**Excerpted text**:
------------------------------------------------

Downsizing might be a good idea?

Imagine if you had a real estate agent sitting on your front fence every morning quoting the price of your house!
It would be amusing, today this house is down 1.1 % and I expect it to fall tomorrow following a increase in the unemployment rate announced today by the Australian Bureau of statistics.
Would you sell your house based on the above info?

We would rightly laugh at this, however we put up with this sort of crap from financial news channels every day when they talk about the stock market!
I think this may be the markets biggest problem, too much analysis.

So lets look at Real estate, I often hear from the my peers, real estate prices double every 7 to 10 years, Really?
If that was the case after purchasing my house 10 years ago, my home should be worth about $1.3 Million, I don't think we would get half that, in fact I think if we sold now we would be behind what we paid in 2005.

But how accurate is it, so I went looking for some data.

Attached table over the last 5 years from RP Data, what lies ahead for housing prices in 2020/

Looking at the above its very much a story of Sydney vs the rest.

Certainly regional city's performance are probably closer to Hobart's and Canberra's figures.

With record low interest rates you would have thought we would have seen prices in regional cities and towns grow as well.

However I think they are forgetting about one major problem, wages growth is the lowest in a generation,
I don't think wages have grown enough to sustain the current prices,  let alone see any growth.

------------------------------------------------

**Given data**:
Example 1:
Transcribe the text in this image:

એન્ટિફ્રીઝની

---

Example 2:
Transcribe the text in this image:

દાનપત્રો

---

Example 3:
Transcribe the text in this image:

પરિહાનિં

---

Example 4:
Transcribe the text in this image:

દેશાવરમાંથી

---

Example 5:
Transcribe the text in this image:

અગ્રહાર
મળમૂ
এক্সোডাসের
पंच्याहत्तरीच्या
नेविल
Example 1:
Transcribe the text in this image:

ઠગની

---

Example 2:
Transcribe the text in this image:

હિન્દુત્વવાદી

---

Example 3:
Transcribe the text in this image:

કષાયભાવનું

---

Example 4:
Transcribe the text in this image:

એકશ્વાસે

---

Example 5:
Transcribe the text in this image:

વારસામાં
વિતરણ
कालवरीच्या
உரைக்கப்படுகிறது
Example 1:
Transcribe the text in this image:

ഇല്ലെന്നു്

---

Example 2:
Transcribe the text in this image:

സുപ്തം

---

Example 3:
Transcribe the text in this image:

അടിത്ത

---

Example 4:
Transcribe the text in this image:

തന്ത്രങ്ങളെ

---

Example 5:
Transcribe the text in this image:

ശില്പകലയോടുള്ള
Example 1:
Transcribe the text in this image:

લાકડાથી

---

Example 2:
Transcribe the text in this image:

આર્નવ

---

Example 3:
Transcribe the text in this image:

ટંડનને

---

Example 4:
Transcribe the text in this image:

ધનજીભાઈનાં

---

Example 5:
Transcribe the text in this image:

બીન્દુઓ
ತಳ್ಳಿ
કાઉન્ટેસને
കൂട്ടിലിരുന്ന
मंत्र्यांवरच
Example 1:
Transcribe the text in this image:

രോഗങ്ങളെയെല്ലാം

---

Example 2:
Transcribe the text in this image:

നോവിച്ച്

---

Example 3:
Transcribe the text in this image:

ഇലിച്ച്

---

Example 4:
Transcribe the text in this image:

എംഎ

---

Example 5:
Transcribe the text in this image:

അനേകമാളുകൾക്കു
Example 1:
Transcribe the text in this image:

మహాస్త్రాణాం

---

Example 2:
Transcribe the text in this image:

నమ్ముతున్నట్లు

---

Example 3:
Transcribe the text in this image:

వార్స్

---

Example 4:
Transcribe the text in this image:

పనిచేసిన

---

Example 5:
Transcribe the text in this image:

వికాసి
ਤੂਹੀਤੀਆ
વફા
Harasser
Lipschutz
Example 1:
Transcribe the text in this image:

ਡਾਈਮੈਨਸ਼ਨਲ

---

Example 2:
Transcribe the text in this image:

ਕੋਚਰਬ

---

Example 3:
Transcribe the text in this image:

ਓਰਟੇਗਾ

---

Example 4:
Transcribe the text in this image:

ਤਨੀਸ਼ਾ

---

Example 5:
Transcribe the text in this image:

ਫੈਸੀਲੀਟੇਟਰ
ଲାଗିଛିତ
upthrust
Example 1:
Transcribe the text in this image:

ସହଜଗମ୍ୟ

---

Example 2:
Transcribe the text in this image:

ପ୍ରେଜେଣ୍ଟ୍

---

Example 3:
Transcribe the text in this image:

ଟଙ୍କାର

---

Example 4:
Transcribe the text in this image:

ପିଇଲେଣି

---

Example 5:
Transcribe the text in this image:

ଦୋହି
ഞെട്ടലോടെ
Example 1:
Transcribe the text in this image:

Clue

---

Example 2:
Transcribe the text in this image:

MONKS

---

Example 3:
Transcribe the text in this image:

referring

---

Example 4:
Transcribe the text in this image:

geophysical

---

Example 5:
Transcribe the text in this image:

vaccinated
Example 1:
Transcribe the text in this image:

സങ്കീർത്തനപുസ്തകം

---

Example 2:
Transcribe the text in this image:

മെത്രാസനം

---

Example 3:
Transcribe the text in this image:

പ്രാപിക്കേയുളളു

------------------------------------------------

**Your tasks**:
a. Do these statements agree with the post on house prices? Answer yes or no for each, quoting the words of the post that decide it.
(i) The writer bought the house in 2005.
(ii) The writer expects the house would sell for about $1.3 million.
(iii) The writer believes wages have risen enough to support current prices.
b. Carry the post on house prices forward from its last sentence.
The entries have nothing to do with what follows.

**Replies**:
a.
(i) Yes: "we would be behind what we paid in 2005."
(ii) No: "I don't think we would get half that"
(iii) No: "I don't think wages have grown enough to sustain the current prices"

b.
Previous growth was driven by inflation, not much of that about!

And with low oil prices and little wage growth, hard to see anything on the horizon to cause it.
So the next 5 years are probably going to be more like the last.

I don't know how young people do it, so i think a softening in values is far more likely than growth, should we see even a small increase in interest rates.

And people might find its more like 17 years to double their money at least in regional Australia.

So maybe we should sell, probably not a big risk in downsizing and putting some extra cash into the stock market, 17 years worth of dividends and some capital growth might be a better legacy to leave than a big house that is hard to sell as the baby boomers all start downsizing.

Of course the Chinese could be a bigger influence in our market that we think, hard to get numbers or info that not emotive, but could be a big part of Sydney's Boom? Chinese wall of capital buying up Australian properties

And I guess if they wanted to buy us all, their children could do it with their pocket money!